Judith Altmann delivers Hillel’s keynote address on Holocaust and genocide education

Mrs. Judith Altmann addresses the audience in ASEAN Auditorium as the speaker of the 2019 Keynote Address for the Cummings/Hillel Program for Holocaust and Genocide Education on March 5. (Alina Strileckis / The Tufts Daily)

Tufts Hillel hosted Judith Altmann, a Holocaust survivor and educator, as part of its Cummings/Hillel Program for Holocaust and Genocide Education last night for a lecture sharing her story of surviving disease, death marches and Auschwitz.

Altmann shared a number of heartbreaking stories, from witnessing the death of dozens of close family members to her eventual liberation by the British Army.

Altmann began her story by describing the rise of Hitler and eventual invasion of her home nation of Czechoslovakia.

“Week one [of Germany’s invasion of Czechoslovakia], us children couldn’t go to school. I met my friend Olga and she said ‘Judy, why aren’t you going to school today?’ ‘Because I’m Jewish,'” she said.  “Every Jew had to wear the Star of David, and it had to be sewn on our sleeve and on our backs.”

Altmann then shared how the violence under German occupation quickly escalated; she described saving food, milk and butter for other family members and hiring local peasants to deliver it.

“One day, the peasant came back and said, ‘I regret very much I could not deliver the food’ … but I witnessed her execution,” she said.

This was only the first story of Altmann losing a family member. After Altmann shared several other horrors she and her family underwent, she described her experience first arriving at a concentration camp, asking her captors where she had been taken.

“This is hell. There was a big sign [that read], ‘Work will liberate you,’” she said.

Altmann described, soon after arriving at the camp, seeing Joseph Mengele, who was infamous for sending Jews  at concentration camps to their deaths.

“He was called the Angel of Death. He earned that name,” Altmann said.

“He pointed to me and my niece, he pointed to the left. The rest [of my family] marched on. My father put his hands on my head as he did every Friday night to bless us.

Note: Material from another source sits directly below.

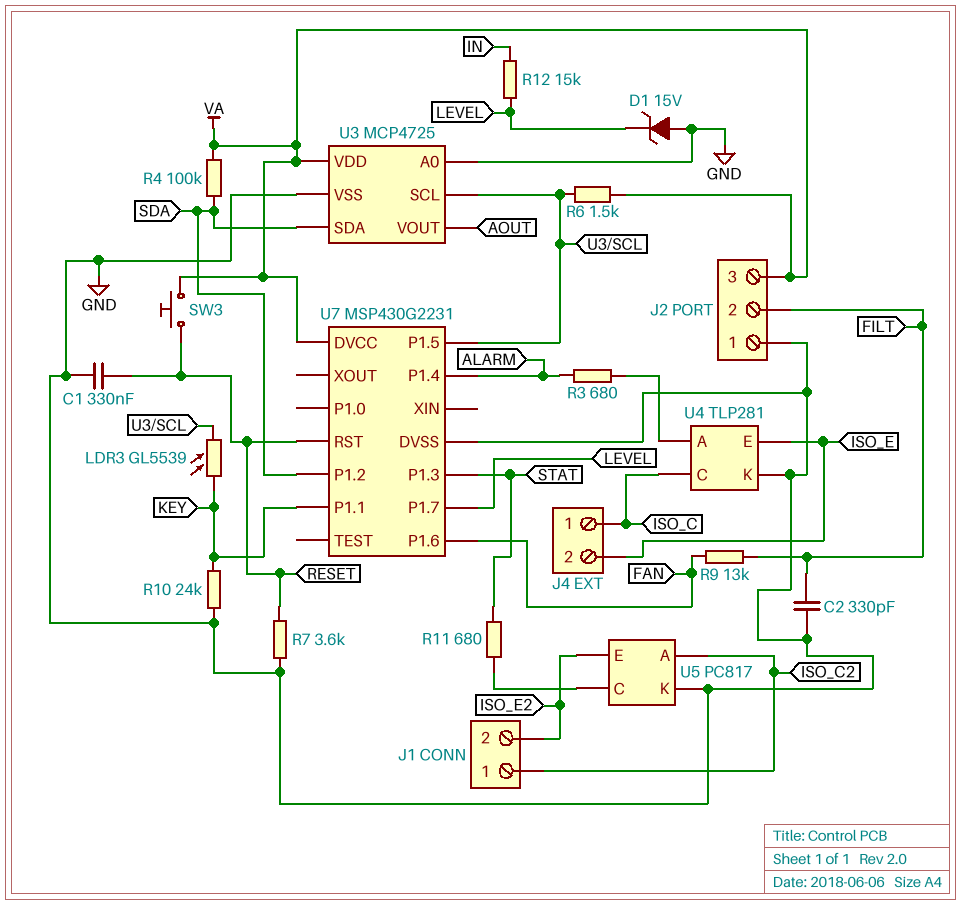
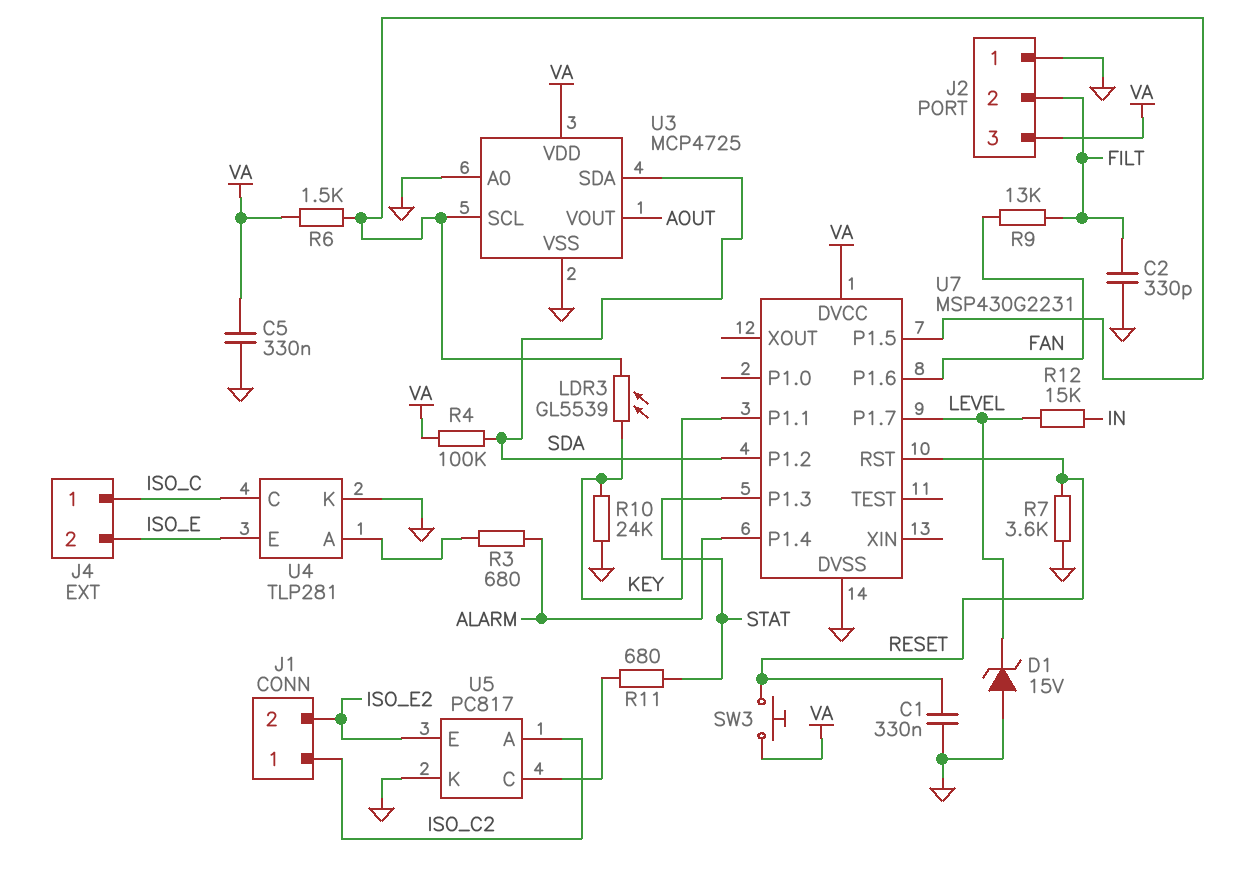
C5: none -> 330nF (GND, VA)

He said ‘Judy, you will live.’”

Altmann said this was the last time she saw 24 members of her family.

“We went to the left, and they went to their deaths,” she said.

Altmann then shared her experiences in the camp, including the work she had to do dragging bodies from the camp’s crematorium to mass graves and the horrible conditions and memories she had of death marches.

Altmann also spoke on her experience as the British Army rapidly approached, and eventually liberated, the camp.

Hitler saw he was losing the war … he gave an order that ‘if you see anyone coming to liberate [Jews], you give every prisoner a poisoned piece of bread,'” she said. “[Hitler] wanted the British to find dead bodies … that’s all he wanted.”

Fortunately for the camps inhabitants, the Germans never had the time to distribute the poisoned bread, Altmann said. The British liberated the camp shortly after.

“On a beautiful morning we saw soldiers in a different uniform [say] ‘you are free,’” Altmann said.

Altmann ended her talk to a standing ovation by the full auditorium. She then took questions from the audience.

In one question, an audience member asked Altmann about the prevalence of people who deny the Holocaust ever happened — people that believe Altmann’s story is fabricated.

“Tell them what you heard today … tell them to seek out Holocaust survivors and ask them about their lives,” she said. “Maybe you’ll be able to convince them and teach … that’s the only thing you can do — teach.”

George Behrakis, a junior who attended the event, told the Daily he was excited to hear that Altmann was this year’s keynote speaker. He noted how powerful Altmann’s story was.

“I was struck by how vivid her descriptions of these events were. I think it’s inspiring that she has devoted her life to speaking about this very difficult and tragic time and how she has persevered,” Behrakis said. 

Josh Hochberg, a first-year who also attended the event, echoed Behrakis’ sentiment.

“What stuck out to me was her overall message on the importance of forgiveness … especially when how she returned [to the camps later in her life], she used it as an opportunity to empower and inspire others, rather than simply try to move on,” he said.